E nessa hora, minha espinha gelou. O que será que esse maravilhoso, perfeito, estava querendo dizer?
Fiquei na dúvida se deveria sentir tensão, curiosidade ou os dois. A forma como ele disse aquilo parecia carregada de segundas intenções, mas ainda assim envolta em mistério. Eu queria perguntar mais, mas também não queria parecer desesperada. Então, apenas sorri e deixei o silêncio preencher o carro por alguns segundos.
Chegamos na porta do meu prédio. Obviamente, não o convidei para entrar — ele havia deixado claro que tinha um compromisso. Agradeci pela carona e pela boa conversa, e me inclinei para dar um abraço. Com aquele cheiro que entorpece, ele me abraçou, segurou o abraço por alguns segundos, beijou minha bochecha e olhou nos meus olhos ainda abraçado.
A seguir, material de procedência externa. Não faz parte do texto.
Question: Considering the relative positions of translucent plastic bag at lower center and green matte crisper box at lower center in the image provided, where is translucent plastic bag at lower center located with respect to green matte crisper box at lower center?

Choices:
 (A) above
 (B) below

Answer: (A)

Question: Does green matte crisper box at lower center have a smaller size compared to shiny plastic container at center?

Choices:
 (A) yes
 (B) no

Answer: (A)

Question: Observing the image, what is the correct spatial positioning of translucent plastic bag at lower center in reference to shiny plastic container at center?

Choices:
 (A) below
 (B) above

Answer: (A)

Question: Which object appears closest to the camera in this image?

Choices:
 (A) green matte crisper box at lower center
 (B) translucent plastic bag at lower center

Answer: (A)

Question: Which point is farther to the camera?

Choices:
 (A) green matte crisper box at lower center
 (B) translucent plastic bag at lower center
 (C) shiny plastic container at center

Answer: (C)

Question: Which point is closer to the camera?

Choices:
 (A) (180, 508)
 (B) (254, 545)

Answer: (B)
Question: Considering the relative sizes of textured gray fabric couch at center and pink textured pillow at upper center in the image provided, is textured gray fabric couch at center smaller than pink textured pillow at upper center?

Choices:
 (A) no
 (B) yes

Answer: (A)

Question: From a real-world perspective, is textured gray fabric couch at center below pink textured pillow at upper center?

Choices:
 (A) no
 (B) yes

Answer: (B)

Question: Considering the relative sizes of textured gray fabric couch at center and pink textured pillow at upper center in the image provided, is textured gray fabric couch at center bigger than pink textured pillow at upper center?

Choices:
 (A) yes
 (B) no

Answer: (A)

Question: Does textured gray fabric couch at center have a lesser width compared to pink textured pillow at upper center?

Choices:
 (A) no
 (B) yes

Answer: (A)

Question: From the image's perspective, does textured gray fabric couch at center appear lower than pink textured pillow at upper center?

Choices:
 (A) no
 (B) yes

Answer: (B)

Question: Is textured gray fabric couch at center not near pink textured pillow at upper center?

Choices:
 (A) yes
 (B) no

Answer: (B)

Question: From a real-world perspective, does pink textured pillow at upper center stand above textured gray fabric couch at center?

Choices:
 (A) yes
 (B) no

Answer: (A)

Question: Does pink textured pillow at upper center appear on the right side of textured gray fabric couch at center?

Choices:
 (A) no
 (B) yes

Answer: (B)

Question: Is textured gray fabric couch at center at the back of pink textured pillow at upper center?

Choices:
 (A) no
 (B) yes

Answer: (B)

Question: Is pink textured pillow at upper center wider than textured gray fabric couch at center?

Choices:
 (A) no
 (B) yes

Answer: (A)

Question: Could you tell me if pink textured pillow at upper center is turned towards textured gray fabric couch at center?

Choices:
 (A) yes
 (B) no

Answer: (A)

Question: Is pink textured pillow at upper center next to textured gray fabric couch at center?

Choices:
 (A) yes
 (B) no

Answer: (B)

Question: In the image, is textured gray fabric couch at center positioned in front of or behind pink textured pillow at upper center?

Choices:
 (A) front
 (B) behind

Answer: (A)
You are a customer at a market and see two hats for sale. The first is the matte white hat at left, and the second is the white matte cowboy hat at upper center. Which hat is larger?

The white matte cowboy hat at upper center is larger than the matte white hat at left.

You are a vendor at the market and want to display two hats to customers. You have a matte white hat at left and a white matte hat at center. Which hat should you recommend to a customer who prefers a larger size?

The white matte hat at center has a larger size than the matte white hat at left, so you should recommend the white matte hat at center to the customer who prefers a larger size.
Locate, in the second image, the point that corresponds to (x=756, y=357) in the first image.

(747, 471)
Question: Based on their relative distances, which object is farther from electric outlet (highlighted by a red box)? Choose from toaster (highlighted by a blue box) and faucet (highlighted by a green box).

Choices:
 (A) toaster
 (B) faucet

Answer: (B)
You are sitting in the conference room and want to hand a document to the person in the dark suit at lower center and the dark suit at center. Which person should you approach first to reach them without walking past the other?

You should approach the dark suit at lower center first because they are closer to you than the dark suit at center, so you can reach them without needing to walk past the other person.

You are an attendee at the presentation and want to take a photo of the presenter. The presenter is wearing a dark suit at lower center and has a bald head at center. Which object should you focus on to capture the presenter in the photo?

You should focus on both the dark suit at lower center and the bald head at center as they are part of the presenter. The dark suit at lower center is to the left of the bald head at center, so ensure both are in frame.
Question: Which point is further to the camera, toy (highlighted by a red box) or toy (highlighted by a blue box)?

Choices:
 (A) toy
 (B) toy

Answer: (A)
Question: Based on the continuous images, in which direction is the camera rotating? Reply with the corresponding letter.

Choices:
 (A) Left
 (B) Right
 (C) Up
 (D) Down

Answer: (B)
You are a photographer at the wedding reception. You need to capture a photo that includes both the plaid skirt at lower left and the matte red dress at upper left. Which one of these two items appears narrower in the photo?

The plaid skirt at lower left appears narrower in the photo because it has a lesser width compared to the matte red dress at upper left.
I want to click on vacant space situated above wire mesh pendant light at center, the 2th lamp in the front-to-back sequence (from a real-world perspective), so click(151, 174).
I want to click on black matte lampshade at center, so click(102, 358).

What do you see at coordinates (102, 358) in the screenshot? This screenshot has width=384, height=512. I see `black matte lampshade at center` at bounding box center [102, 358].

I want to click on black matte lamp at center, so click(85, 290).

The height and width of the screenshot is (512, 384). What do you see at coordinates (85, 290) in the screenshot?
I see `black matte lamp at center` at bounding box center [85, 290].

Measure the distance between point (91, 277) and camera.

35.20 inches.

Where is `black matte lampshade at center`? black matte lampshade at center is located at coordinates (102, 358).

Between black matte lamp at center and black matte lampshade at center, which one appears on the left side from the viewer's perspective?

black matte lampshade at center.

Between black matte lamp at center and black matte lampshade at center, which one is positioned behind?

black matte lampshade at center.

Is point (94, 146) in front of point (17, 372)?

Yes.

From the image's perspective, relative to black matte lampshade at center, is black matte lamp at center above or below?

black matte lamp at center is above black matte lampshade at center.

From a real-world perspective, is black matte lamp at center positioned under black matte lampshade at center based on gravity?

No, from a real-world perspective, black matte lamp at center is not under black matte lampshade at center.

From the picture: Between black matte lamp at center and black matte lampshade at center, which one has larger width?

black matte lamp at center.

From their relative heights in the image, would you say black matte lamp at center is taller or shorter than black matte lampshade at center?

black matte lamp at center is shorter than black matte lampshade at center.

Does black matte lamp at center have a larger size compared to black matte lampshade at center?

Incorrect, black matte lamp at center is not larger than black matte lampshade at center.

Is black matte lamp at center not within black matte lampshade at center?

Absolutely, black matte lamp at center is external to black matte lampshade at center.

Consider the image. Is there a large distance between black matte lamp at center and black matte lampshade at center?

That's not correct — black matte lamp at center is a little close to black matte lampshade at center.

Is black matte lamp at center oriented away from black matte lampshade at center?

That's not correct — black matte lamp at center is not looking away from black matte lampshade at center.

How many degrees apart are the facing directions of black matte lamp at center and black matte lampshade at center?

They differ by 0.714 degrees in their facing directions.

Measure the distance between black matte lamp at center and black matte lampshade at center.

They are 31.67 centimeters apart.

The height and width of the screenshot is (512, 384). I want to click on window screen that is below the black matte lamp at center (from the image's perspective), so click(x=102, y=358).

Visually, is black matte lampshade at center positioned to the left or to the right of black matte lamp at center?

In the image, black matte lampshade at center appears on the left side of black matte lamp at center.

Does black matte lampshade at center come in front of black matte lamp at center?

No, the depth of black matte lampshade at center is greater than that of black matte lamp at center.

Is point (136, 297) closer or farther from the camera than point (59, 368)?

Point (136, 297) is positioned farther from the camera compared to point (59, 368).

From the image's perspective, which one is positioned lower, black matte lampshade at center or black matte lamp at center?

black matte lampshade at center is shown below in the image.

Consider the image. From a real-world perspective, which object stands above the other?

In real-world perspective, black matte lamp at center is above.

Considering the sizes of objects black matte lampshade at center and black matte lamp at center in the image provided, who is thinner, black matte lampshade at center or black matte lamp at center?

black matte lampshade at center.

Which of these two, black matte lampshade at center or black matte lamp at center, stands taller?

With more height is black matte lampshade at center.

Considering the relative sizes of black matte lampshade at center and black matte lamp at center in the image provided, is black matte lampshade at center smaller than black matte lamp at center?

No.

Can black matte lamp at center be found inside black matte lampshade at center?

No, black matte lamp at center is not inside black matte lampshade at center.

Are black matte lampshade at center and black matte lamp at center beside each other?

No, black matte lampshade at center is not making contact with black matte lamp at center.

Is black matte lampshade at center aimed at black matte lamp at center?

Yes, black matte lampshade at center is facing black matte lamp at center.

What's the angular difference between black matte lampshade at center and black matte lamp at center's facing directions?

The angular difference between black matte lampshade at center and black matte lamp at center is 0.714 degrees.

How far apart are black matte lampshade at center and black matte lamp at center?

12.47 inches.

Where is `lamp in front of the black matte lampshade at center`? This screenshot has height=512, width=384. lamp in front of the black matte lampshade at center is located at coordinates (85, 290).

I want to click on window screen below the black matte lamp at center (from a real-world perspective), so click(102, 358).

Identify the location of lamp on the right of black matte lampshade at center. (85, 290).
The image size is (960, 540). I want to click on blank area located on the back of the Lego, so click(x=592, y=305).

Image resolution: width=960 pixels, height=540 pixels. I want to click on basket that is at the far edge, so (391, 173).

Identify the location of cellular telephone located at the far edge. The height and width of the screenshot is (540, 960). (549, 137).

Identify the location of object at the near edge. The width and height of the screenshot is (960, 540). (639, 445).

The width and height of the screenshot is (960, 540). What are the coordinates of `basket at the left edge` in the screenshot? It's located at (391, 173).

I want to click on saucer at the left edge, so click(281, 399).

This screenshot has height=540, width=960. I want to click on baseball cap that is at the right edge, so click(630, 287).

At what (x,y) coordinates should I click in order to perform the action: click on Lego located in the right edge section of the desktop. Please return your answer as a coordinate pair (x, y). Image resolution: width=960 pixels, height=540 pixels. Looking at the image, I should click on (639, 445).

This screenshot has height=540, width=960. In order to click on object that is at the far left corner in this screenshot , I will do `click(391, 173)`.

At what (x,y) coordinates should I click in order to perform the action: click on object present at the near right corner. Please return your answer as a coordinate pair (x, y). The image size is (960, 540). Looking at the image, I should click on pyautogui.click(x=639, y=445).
Isso foi totalmente inesperado e gerou sensações físicas que provavelmente refletiram em um seio com bico durinho e uma calcinha molhada. Sim, foi exatamente isso. Meu corpo reagiu antes mesmo que eu pudesse racionalizar.
Nos soltamos do abraço lentamente, eu desci do carro com o coração acelerado e a mente em combustão. Entrei no prédio tentando parecer normal, mas por dentro eu estava em chamas.
Subi para o apartamento, tirei os sapatos e fui direto para o banheiro. Precisava de um banho frio — ou talvez nem tanto. Aquele homem tinha mexido comigo de um jeito que ninguém mais tinha conseguido. E o pior (ou melhor) é que ele sabia disso.
Enquanto a água escorria pelo meu corpo, eu pensava: será que ele também sentiu? Será que aquele olhar, aquele toque, aquele abraço... foram só gentileza ou um convite disfarçado?
Não sei. Mas amanhã tem mais. E se ele realmente me guiar pelo estudo de campo, talvez eu descubra o que há por trás daquele CEO de gostos peculiares.
Por enquanto, só me restava dormir com aquele cheiro ainda grudado em mim — e a imaginação solta, como sempre.